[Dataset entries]

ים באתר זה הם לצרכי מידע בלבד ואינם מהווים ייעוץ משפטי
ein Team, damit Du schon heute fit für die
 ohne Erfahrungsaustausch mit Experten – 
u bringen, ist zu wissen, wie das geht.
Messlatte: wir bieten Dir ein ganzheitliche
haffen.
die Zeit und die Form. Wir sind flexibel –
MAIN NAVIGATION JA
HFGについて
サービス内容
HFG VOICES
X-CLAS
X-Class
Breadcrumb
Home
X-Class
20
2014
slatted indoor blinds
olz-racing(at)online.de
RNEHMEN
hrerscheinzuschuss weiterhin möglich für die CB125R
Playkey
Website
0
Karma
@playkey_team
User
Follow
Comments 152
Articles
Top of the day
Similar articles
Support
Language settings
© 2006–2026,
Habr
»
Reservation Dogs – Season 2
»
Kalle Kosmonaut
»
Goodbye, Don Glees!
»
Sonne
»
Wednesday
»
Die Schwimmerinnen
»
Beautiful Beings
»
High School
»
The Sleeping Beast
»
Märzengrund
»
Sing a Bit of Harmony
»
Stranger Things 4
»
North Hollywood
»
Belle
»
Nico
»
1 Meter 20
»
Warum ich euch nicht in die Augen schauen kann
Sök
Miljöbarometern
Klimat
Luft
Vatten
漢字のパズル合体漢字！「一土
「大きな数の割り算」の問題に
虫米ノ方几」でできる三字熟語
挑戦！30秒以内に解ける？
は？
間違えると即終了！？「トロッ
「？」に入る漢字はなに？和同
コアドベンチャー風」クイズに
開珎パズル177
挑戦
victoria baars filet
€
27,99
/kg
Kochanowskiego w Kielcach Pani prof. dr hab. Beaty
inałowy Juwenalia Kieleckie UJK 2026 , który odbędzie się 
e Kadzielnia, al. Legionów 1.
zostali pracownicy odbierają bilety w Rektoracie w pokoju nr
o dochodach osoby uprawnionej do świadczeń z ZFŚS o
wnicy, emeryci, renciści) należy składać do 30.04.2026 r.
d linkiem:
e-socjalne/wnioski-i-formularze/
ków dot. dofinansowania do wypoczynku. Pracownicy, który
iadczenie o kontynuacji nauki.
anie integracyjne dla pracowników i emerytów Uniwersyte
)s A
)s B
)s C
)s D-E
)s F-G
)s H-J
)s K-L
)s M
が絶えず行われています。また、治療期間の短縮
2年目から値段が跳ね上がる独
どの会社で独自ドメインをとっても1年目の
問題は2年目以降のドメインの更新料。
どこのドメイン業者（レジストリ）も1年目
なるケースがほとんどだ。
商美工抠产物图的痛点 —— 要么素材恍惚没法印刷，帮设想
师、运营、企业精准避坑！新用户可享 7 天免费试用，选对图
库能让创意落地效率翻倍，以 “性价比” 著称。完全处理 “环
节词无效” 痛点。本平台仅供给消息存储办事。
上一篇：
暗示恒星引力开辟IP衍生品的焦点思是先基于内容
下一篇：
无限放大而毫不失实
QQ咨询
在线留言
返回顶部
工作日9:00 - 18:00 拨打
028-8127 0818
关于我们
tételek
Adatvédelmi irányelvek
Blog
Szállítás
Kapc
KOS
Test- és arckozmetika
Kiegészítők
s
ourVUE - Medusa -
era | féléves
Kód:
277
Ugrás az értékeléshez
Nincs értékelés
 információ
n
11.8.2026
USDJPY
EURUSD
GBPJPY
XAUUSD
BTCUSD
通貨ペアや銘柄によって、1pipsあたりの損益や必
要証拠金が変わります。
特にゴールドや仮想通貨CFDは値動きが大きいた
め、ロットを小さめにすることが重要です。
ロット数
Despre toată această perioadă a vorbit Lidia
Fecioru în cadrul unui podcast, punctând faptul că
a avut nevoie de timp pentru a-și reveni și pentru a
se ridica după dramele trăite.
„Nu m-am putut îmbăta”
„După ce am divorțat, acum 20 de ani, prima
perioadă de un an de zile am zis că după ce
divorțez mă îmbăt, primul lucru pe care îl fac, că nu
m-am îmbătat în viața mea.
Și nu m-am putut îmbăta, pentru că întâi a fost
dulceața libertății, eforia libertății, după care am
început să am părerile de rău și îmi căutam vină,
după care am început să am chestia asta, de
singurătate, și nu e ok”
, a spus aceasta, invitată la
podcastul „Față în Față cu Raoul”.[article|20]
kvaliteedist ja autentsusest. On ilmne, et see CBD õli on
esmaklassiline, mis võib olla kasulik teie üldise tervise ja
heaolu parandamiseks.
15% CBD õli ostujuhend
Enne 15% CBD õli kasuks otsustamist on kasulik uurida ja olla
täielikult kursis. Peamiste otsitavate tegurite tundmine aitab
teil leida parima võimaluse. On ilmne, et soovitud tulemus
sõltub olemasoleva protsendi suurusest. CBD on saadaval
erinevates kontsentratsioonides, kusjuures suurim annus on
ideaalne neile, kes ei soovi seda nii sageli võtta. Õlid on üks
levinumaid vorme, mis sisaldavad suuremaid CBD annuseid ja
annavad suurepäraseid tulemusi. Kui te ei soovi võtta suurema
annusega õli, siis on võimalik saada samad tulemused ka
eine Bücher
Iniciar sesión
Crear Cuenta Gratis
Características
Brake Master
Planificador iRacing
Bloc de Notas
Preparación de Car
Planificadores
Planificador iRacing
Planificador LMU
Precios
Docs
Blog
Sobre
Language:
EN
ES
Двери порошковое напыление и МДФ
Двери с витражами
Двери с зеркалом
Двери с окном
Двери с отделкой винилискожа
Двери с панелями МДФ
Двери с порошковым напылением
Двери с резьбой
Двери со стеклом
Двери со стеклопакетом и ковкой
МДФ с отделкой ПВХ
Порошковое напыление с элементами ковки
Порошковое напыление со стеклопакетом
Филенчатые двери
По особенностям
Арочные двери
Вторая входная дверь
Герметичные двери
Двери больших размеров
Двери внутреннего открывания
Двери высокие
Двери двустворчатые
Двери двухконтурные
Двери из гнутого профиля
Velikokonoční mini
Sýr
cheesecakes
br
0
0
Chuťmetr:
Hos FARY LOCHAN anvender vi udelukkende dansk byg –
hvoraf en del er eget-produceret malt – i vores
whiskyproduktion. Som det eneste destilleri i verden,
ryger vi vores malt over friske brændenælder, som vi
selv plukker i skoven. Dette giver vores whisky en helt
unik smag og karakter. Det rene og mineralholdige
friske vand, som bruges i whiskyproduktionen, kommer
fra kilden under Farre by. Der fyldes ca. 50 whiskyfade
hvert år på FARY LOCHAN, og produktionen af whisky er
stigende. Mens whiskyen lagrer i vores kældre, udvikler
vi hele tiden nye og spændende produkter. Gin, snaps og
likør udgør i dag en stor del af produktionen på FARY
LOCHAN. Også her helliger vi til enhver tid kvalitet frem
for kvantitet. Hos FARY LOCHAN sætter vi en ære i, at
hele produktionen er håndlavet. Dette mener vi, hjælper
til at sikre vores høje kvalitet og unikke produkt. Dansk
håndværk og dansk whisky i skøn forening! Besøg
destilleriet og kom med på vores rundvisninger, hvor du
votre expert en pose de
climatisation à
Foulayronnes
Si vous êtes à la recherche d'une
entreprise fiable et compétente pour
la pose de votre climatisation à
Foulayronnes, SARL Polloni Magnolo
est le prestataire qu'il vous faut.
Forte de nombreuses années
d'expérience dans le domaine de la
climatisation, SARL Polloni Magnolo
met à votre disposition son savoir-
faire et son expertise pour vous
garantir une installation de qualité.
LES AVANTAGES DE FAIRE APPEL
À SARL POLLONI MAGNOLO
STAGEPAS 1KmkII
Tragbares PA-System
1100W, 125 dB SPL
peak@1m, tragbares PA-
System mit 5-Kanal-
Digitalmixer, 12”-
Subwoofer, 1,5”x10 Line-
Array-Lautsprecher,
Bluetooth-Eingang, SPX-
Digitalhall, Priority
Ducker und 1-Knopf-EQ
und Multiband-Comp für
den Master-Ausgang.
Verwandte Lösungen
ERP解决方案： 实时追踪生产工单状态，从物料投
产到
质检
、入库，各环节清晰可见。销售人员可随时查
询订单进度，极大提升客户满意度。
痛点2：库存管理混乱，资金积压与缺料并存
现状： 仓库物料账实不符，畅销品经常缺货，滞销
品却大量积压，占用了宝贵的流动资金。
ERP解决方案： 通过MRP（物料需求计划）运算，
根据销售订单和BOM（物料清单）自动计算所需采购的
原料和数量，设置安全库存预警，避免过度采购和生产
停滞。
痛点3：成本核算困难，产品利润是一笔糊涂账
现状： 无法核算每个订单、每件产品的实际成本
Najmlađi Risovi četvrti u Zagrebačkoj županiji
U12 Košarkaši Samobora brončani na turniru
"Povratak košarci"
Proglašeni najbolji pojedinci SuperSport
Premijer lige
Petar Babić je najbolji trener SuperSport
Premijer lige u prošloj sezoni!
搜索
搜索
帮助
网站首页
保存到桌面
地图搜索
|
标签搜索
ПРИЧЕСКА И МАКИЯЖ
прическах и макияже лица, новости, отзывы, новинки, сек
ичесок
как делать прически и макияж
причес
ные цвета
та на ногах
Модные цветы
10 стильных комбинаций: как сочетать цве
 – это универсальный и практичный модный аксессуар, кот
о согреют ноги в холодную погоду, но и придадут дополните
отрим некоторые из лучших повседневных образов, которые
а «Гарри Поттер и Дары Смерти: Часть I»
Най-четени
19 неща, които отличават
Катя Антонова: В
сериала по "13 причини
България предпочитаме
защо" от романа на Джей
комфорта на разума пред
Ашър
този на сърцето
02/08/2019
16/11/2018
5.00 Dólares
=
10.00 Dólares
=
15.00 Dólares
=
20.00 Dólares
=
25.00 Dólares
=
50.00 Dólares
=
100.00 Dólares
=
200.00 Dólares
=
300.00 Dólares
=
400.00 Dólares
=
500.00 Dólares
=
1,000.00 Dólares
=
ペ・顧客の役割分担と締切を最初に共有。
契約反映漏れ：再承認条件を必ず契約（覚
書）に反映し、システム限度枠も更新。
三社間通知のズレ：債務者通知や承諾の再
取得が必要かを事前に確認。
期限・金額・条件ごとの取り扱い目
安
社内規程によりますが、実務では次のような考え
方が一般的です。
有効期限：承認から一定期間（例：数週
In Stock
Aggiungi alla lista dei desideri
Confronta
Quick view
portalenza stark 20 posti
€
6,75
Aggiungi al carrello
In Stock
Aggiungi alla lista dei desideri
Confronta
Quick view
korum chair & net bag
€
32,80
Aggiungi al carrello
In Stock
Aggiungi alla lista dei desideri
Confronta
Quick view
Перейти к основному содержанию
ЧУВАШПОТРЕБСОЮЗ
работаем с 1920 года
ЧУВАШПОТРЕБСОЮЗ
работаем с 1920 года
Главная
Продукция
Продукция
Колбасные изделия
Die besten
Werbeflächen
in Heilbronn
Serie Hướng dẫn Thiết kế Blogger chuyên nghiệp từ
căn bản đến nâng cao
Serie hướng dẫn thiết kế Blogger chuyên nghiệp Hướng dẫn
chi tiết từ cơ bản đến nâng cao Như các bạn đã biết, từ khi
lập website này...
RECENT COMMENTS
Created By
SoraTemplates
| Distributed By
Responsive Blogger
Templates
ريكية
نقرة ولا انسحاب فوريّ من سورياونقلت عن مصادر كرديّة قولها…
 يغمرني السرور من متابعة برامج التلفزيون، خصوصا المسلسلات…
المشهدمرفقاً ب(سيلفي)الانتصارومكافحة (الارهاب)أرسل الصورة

What you will do. List, in full, each line of the items above that contains the word "pentru".

Answer to the problem.
a avut nevoie de timp pentru a-și reveni și pentru a
Și nu m-am putut îmbăta, pentru că întâi a fost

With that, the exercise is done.